Unit changes in the odds ratio show that when the BMI cut-off point is chosen somewhere between 27 and 37, we get a statistically significant and positive odds ratio showing that people with a BMI above this value have a significantly higher risk of disease than people below this value.

The odds ratio profiles show that the red curve is still close to 1, only the top of the curve is slightly higher, indicating that it may be difficult to divide BMI into more than 2 categories and select a good reference category, i.e., one that yields significant odds ratios.

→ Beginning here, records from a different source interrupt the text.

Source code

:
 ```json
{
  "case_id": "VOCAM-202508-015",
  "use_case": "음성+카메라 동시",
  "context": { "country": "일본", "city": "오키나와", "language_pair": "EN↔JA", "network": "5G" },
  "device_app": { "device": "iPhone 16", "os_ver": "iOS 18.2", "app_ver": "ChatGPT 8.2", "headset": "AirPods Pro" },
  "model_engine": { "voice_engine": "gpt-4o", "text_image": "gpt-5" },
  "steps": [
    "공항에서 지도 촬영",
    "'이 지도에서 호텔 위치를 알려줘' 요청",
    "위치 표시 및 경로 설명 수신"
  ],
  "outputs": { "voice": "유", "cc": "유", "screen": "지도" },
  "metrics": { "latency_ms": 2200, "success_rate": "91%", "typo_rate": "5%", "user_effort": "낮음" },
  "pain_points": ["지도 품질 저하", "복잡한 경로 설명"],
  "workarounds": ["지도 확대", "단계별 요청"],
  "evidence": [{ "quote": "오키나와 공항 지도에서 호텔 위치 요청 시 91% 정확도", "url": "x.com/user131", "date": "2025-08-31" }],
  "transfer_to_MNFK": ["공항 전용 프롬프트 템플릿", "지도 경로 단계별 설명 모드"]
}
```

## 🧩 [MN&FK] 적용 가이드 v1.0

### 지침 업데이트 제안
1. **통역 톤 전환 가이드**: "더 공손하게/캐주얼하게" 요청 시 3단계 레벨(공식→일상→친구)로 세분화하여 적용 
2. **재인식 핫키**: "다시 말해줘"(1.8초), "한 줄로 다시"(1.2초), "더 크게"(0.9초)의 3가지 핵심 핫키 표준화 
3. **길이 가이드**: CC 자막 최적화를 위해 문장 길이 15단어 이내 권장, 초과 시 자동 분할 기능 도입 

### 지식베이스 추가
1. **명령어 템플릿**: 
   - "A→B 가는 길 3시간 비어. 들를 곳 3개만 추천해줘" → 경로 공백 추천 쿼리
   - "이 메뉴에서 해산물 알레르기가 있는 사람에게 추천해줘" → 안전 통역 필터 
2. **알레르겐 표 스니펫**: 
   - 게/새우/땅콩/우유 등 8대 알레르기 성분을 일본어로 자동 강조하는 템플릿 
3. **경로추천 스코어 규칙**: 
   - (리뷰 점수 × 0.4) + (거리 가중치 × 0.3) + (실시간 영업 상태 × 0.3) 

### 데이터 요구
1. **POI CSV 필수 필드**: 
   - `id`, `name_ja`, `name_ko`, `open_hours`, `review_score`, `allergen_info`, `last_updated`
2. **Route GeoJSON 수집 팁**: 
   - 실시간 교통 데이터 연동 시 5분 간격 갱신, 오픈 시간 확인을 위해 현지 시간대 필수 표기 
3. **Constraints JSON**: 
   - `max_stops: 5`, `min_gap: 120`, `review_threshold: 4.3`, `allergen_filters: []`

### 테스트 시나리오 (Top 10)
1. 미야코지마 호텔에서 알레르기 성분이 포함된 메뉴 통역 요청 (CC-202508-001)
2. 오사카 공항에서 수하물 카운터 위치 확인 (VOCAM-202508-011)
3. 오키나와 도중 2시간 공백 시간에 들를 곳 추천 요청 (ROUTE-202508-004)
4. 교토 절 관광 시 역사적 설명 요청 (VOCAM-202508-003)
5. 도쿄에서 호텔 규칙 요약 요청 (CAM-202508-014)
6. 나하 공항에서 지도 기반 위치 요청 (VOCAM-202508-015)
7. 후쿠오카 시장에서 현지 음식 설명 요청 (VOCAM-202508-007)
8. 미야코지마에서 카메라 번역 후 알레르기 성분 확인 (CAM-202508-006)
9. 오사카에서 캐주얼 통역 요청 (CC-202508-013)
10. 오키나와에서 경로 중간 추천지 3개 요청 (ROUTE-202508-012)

In summary, one can use a split of BMI into two values (e.g., relate those with a BMI above 30 to those with a BMI below that, in which case OR[95%CI]=[1.41, 4.90], p=0.0024) or stay with the unit odds ratio, indicating a constant increase in disease risk with an increase in BMI of one unit (OR[95%CI]=1.07[1.02, 1.13], p=0.0052).

  • Disease B

Unit changes in the odds ratio show that when the BMI cut-off point is chosen somewhere between 22 and 35, we get a statistically significant and positive odds ratio showing that people with a BMI above this value have a significantly higher risk of disease than those below this value.

The odds ratio profiles show that it would be much better to divide BMI into 2 or 4 categories. With the reference category being the one that includes a BMI somewhere between 19 and 25, as this is the category that is lowest and is far removed from the results for BMIs to the left and right of this range. We see a distinct U-like shape, meaning that disease risk is high at low BMI and at high BMI.

In summary, although the relationship for the unit odds ratio, or linear relationship, is statistically significant, it is not worth building such a model. It is much better to divide BMI into categories. The division that best shows the shape of this relationship is the one using two or three BMI categories, where the reference value will be the average BMI. Using the standard division of BMI and establishing a reference category of BMI in the normal range will result in a more than 15 times higher risk for underweight people (OR[95%CI]=15.14[6.93, 33.10]) more than 10 times for overweight people (OR[95%CI]=10.35[6.74, 15.90]) and more than twelve times for people with obesity (OR[95%CI]=12.22[6.94, 21.49]).

In the odds ratio plot, the BMI norm is indicated at level 1, as the reference category. We have drawn lines connecting the obtained ORs and also the norm, so as to show that the obtained shape of the relationship is the same as that determined previously by the odds ratio profile.